I came across a quote about a year ago that is so incredibly accurate on how I feel about this subject. I only have one daughter, but this is exactly how I feel. 

"I've got two daughters who will have to make their way in this skinny-obsessed world, and it worries me, because I don't want them to be empty headed, self-obsessed, emaciated clones; I'd rather they were independent, interesting, idealistic, kind, opinionated, original, funny - a thousand things before 'thin'. And frankly, I'd rather they didn't give a gust of stinking chihuahua flatulence whether the woman standing next to them has fleshier knees than they do. Let my girls be Hermiones, rather than Pansy Parkinsons."
 -J.K. Rowling 

Right on, J.K. Right on. 





Tuesday, May 7, 2013

Answering With "I Don't Know" is Better Than Screwing Up Your Kid in Under 20 Seconds

You've heard of Louis C.K., right? He's raunchy, but quite insightful (not to mention hilarious) if you  pay attention and ignore the excessive f-bombs.

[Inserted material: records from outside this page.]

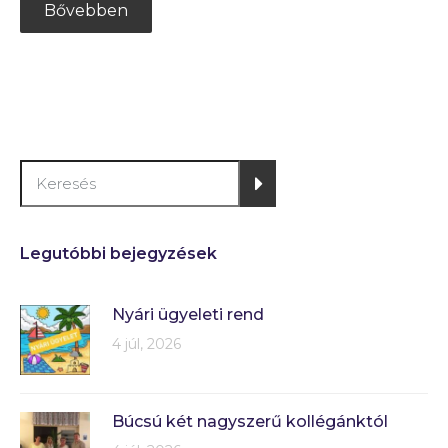
Bővebben
Legutóbbi bejegyzések
Nyári ügyeleti rend
4 júl, 2026
Búcsú két nagyszerű kollégánktól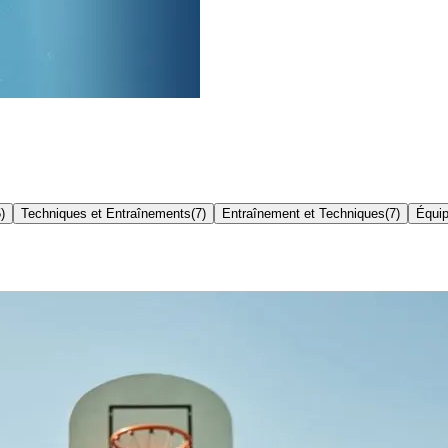
5
)
Techniques et Entraînements
(
7
)
Entraînement et Techniques
(
7
)
Équi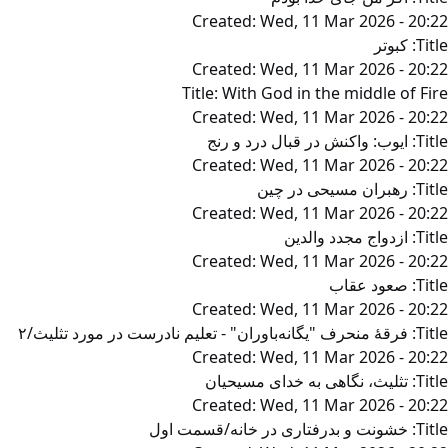
Created:
Wed, 11 Mar 2026 - 20:22
Title:
کبوتر
Created:
Wed, 11 Mar 2026 - 20:22
Title:
With God in the middle of Fire
Created:
Wed, 11 Mar 2026 - 20:22
Title:
ایوب: واکنش در قبال درد و رنج
Created:
Wed, 11 Mar 2026 - 20:22
Title:
رهبران مسیحی در چین
Created:
Wed, 11 Mar 2026 - 20:22
Title:
ازدواج مجدد والدین
Created:
Wed, 11 Mar 2026 - 20:22
Title:
صعود عقاب
Created:
Wed, 11 Mar 2026 - 20:22
Title:
فرقۀ منحرف "يگانه‌باوران" - تعليم نادرست در مورد تثلیث/۲
Created:
Wed, 11 Mar 2026 - 20:22
Title:
تثلیث، نگاهی به خدای مسیحیان
Created:
Wed, 11 Mar 2026 - 20:22
Title:
خشونت و بدرفتاری در خانه/قسمت اول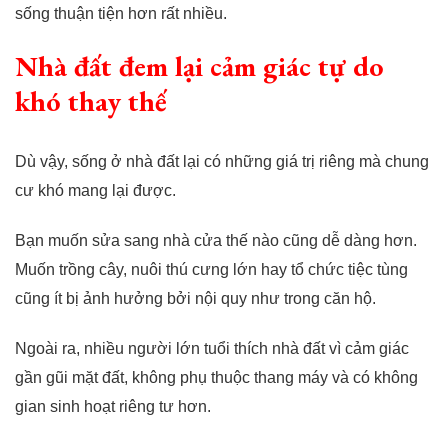
sống thuận tiện hơn rất nhiều.
Nhà đất đem lại cảm giác tự do
khó thay thế
Dù vậy, sống ở nhà đất lại có những giá trị riêng mà chung
cư khó mang lại được.
Bạn muốn sửa sang nhà cửa thế nào cũng dễ dàng hơn.
Muốn trồng cây, nuôi thú cưng lớn hay tổ chức tiệc tùng
cũng ít bị ảnh hưởng bởi nội quy như trong căn hộ.
Ngoài ra, nhiều người lớn tuổi thích nhà đất vì cảm giác
gần gũi mặt đất, không phụ thuộc thang máy và có không
gian sinh hoạt riêng tư hơn.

Actually, he's not all that excessive about it, but he does use them so if you find that offensive he may not be your cup of tea. I'm getting off-topic. 

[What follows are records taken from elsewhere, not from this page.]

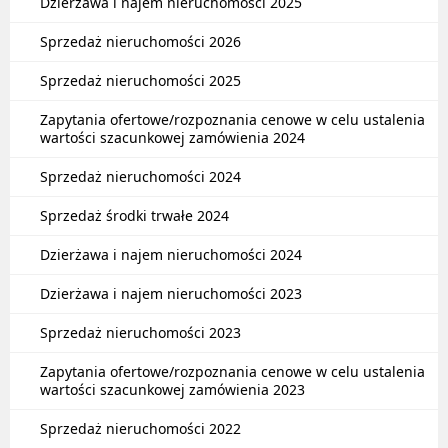
Dzierżawa i najem nieruchomości 2025
Sprzedaż nieruchomości 2026
Sprzedaż nieruchomości 2025
Zapytania ofertowe/rozpoznania cenowe w celu ustalenia
wartości szacunkowej zamówienia 2024
Sprzedaż nieruchomości 2024
Sprzedaż środki trwałe 2024
Dzierżawa i najem nieruchomości 2024
Dzierżawa i najem nieruchomości 2023
Sprzedaż nieruchomości 2023
Zapytania ofertowe/rozpoznania cenowe w celu ustalenia
wartości szacunkowej zamówienia 2023
Sprzedaż nieruchomości 2022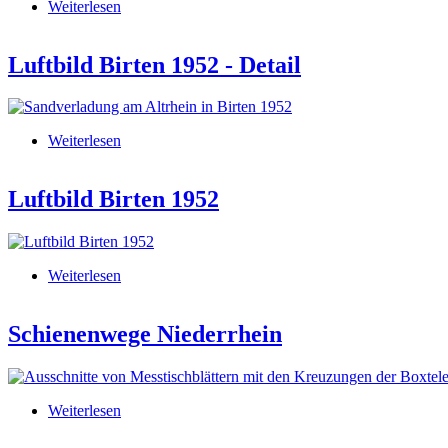
Weiterlesen
über Luftbild Birten Ende der zwanziger Jahre
Luftbild Birten 1952 - Detail
Weiterlesen
über Luftbild Birten 1952 - Detail
Luftbild Birten 1952
Weiterlesen
über Luftbild Birten 1952
Schienenwege Niederrhein
Weiterlesen
über Schienenwege Niederrhein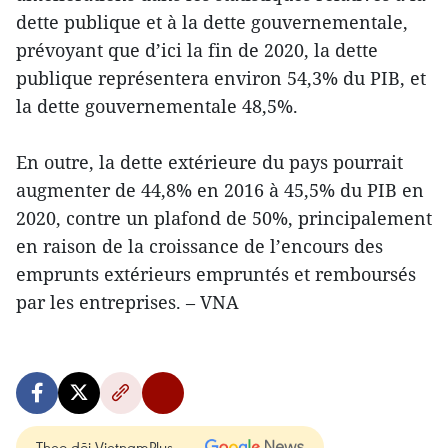
dette publique et à la dette gouvernementale,
prévoyant que d’ici la fin de 2020, la dette
publique représentera environ 54,3% du PIB, et
la dette gouvernementale 48,5%.
En outre, la dette extérieure du pays pourrait
augmenter de 44,8% en 2016 à 45,5% du PIB en
2020, contre un plafond de 50%, principalement
en raison de la croissance de l’encours des
emprunts extérieurs empruntés et remboursés
par les entreprises. – VNA
Theo dõi VietnamPlus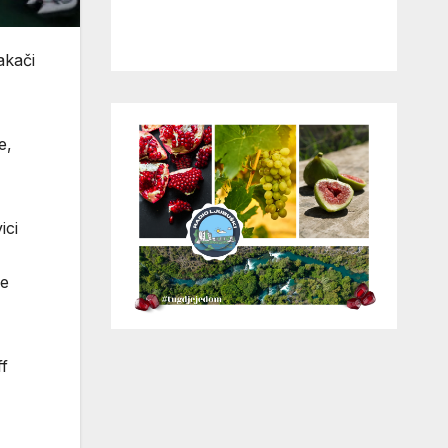
akači
e,
ici
ne
ff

Anyway, I was listening to a comedy station on Pandora and he came on and did a bit about how easily you can screw up your kid without even trying. This subject caught my attention because HELLOOOO I'm one-thousand percent positive that our "Kids' Future Therapy Fund" jar is not anywhere close to full enough (plus it's mostly pennies, which in 10 years are going to be about as useful as a screen door on a submarine). We tend to subscribe to the more non-traditional style of parenting called "We have no idea what the hell we are doing and we don't really feel like reading any of those parenting books because they're hella boring so we're gonna wing it and just hope they put us in one of the 'good' nursing homes".


But regardless of how nonchalant I pretend to be about this little gig of raising responsible, contributing members of society, I do worry that I might accidentally say something that I perhaps should have thought twice about, but instead I've gone and opened my big mouth so now they are scarred for life (or at least a week) and that's a real bummer. And from listening to Louis, he confirmed that it is, in fact, an easy thing to do.

He replayed a conversation he once had with his 7-year-old daughter.

Daughter: Does the earth revolve around the sun?

Dad: Yes.

Daughter: Will it revolve around the sun forever?

Dad: Well, no.

Daugher: Why not?

Dad: Because the sun is a star and stars die. So one day the sun will die and everything on earth will die.

Daughter: ....(Horrified, crying.)

Dad: Oh, don't worry! It won't happen for a long time...you know, after you and everyone you know is already dead.

Daugter:...(Further horrified and louder crying. Obviously.)

He failed to consider that she didn't know any of those things before that 12 second conversation. She didn't yet know that the sun would die, as would everyone on earth, including everyone she knew. Nice one, Louis. 

This right here is a perfect example of why I generally stick to "I don't know," as the answer to all my kids' questions. It's not laziness or lack of knowledge, people. It's smart. And cheaper than therapy. Feel free to hop on board.